Я всматриваюсь: и верно — один из пролетов темнее других.
— Ну что, пошли спать, что ли? — зевая, говорит Коля Николаевич. — На этот раз скучная мне попалась компания. Сурьезная.
— А вам бы все в карты играть? — улыбнулся Зырянов.
— Необязательно. Можно по рюмке выпить; неплохо, если б девчата были. Надо жить, а не зябнуть у костра.
Он в настроении. Мои сто рублей помогли ему: он не только отыграл свои деньги — а их у него было больше пятисот, — но еще и выиграл двести рублей.
— Значит, надо жить? — иронически смотрит на него Зырянов.
— Абсолютно. Как пьяница в винном погребе. Так, Алеша?
— Не знаю.
— Это ты брось: «Не знаю». А сам уже с Таськой Калининой сконтактовался. Скучаешь, наверно? Ага, молчишь! Большего доказательства не требуется. Теперь можно и на боковую. Только где же наш завхоз и где мы будем спать?
Соснин пришел деловой и озабоченный:
— Каюту не удалось отвоевать. Придется ехать в третьем классе.

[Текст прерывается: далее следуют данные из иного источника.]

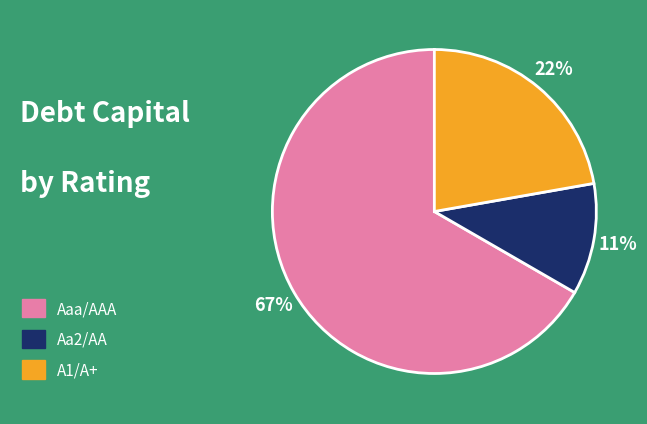

What is the majority slice?

Aaa/AAA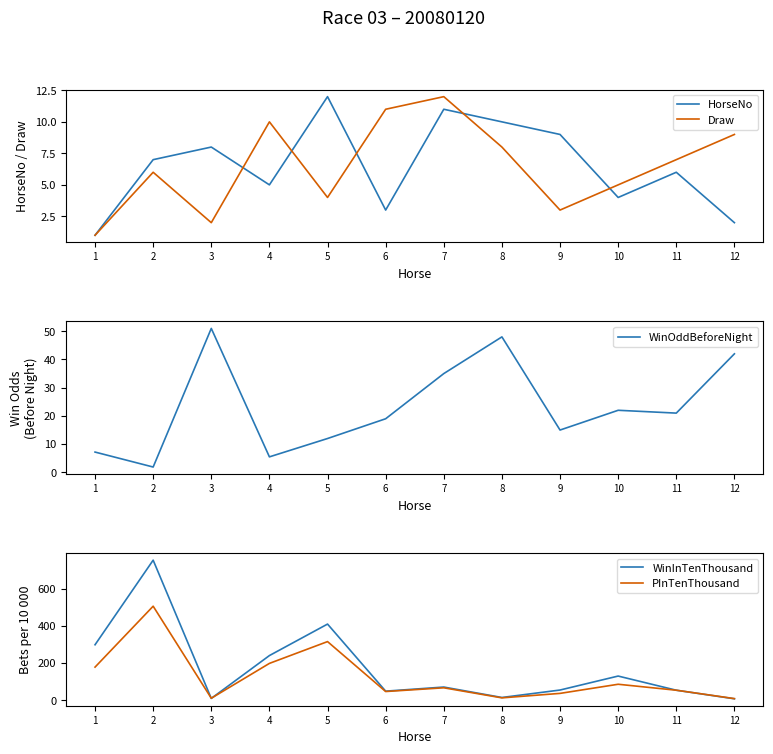

What is the total value across all series at 4?

460.5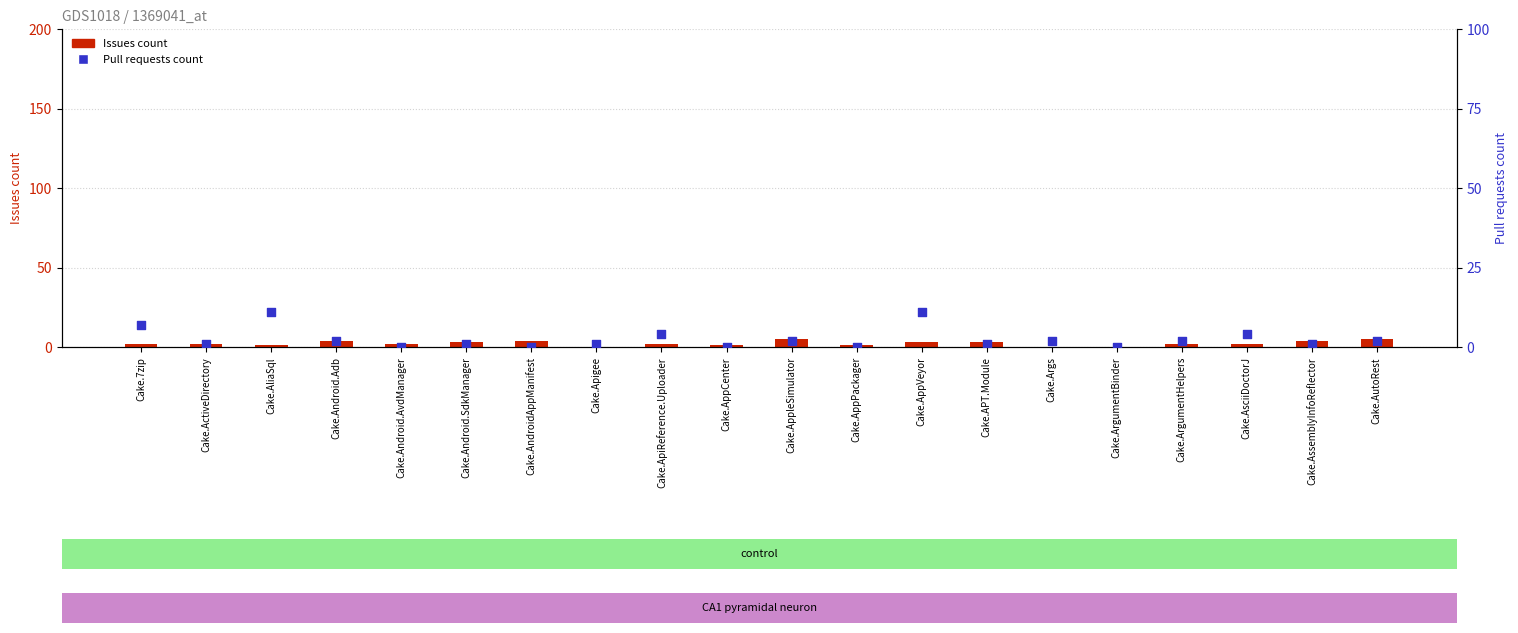

Is the value of Issues count at Cake.AppPackager greater than the value of Pull requests count at Cake.AliaSql?

No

— Лишь бы спать, — сказал Коля Николаевич.
Третий класс — это большое общежитие. Пассажиров больше, чем мест. Лежат даже на полу. Широко раскинув руки, спит красноармеец, к нему приткнулась ветхая старушонка, на одну полку каким-то образом умудрилась лечь мать с тремя детьми. Каким чудом отвоевал Соснин нижнюю полку, мы не знаем, но эта полка ждет нас. Мы можем спать сидя.
— Вообще-то надо бы заявить протест, — говорит Коля Николаевич, — завхоз не обеспечил койками. Сидя спят только куры, собаки и то лежат.
— Нытик! Го-го-го-го-го!
— Занимай и мое место. Я спать не буду, — говорю я. — Половины лавки тебе хватит.
— Гуд бай, как говорят французы.
— Англичане.
— Именно французы. Если англичане, то не смешно. Ну, давай иди, буду спать.
Я стою на палубе. Рассвет наступает медленно. Луна вяло катится к вершинам сопок. Но вот появляется сразу и на небе и на воде оранжево-розовая полоса, она все шире, шире, и вдруг — солнце! Амур мгновенно вспыхивает, будто подожженный. Он раскален, и золотой и красный. Я долго смотрю на воду, на сопки, на небо. Теплоход идет старательно, хотя и не очень быстро. Останавливается у пристаней, меняет пассажиров, одних выпускает, других берет. Солнце припекает все сильнее. Тянет в сон. Я сажусь на пол и засыпаю...
Вечером пришли в Комсомольск. На берегу деревянные домики. Это и есть новый город? Коричневый туман висит над крышами. Тускло-красными огнями горят окна, отражая застрявшее в седловине хребта солнце.
— Это не туман, а дым, — говорит Зырянов. — Где-то горит тайга.
— Ну и Комсомольск, — разочарованно тянет Коля Николаевич. — Звону было...
— А это и не Комсомольск, а старое село Пермское. А Комсомольск отсюда не увидишь.